The method section should describe in clear sentences (without pasting any code) at least one example of your own computational thinking that helped you complete your project. This could involve illustrating how a key lecture concept was applied to creating an image, how you solved a challenging problem, or explaining an algorithmic feature that is essential to your program as well as why it is so essential. The explanation should be suitable for a general audience who does not know Python.
Your methods section should be at most one or two paragraphs.
Present your results in a clear manner using human-friendly images or graphs labeled with captions and interpreted for a general audience such as your peers not in the course. Explain, for a general, non-CS audience, what your output means and whether it makes sense.
A description of any extensions you undertook, including text output or images demonstrating those extensions. If you added any modules, functions, or other design components, note their structure and the algorithms you used.
- Follow-up questions
The answers to any follow-up questions (there will be 3-4 for each project).

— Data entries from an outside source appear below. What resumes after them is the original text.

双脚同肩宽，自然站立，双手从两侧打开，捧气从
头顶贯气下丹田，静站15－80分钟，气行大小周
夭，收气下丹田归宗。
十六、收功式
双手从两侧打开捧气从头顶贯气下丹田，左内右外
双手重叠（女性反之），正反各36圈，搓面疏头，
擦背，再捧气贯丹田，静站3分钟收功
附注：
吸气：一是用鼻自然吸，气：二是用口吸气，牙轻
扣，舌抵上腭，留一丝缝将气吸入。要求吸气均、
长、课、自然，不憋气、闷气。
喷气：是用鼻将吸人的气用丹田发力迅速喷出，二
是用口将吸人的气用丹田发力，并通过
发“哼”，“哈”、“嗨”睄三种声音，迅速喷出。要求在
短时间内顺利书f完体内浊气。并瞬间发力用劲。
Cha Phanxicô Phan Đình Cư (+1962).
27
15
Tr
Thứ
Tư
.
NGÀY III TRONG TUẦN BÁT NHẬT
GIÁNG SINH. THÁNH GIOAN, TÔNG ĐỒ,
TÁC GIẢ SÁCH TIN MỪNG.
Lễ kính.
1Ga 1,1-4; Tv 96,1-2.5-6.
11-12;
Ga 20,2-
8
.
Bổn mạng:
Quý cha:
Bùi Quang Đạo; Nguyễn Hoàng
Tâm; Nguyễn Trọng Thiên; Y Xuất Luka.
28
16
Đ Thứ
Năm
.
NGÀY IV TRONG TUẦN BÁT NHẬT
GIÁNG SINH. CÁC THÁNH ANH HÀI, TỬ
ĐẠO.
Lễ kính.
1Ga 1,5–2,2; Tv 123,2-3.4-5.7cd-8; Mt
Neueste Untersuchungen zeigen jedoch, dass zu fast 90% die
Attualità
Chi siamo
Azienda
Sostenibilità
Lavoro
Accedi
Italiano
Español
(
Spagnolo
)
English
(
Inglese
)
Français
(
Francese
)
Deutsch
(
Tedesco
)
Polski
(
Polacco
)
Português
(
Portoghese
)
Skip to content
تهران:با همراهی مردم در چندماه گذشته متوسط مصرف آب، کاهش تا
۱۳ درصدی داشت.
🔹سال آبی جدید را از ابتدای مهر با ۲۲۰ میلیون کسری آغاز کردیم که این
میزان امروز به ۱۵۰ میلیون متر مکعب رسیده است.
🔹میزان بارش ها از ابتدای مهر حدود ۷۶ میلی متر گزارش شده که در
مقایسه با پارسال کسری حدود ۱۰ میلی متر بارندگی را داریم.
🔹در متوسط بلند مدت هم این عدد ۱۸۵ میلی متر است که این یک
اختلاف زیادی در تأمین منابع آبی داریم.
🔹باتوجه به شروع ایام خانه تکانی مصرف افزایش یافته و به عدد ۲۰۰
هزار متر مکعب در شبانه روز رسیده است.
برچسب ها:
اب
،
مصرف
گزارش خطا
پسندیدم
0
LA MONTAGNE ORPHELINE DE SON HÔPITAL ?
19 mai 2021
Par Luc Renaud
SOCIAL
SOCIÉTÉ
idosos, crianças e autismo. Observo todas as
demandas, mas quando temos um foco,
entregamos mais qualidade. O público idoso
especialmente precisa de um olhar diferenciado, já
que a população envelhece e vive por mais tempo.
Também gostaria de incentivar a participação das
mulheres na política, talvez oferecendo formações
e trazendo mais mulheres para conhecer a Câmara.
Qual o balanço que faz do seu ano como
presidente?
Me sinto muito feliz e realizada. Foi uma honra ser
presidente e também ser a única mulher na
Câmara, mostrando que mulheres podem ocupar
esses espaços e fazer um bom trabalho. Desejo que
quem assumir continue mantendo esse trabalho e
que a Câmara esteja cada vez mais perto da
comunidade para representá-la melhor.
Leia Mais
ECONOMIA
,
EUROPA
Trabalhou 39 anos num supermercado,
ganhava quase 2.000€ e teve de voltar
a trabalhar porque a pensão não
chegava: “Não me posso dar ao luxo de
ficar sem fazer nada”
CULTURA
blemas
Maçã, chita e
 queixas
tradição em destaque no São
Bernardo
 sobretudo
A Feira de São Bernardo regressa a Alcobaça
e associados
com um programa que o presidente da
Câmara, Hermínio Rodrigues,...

Draw connections between lecture concepts utilized in this project and real-world problems that interest you. How else could these concepts apply to our everyday lives? What are some specific things you had to learn or discover in order to complete the project?
Identify your collaborators, including TAs and professors. Include in that list anyone whose code you may have seen, such as those of friends who have taken the course in a previous semester. Cite any other sources, imported libraries, or tutorials you used to complete the project.
Thanks to Cathy Collins for the project idea and documentation. The original project concept and idea came from Therese Donovan, University of Vermont.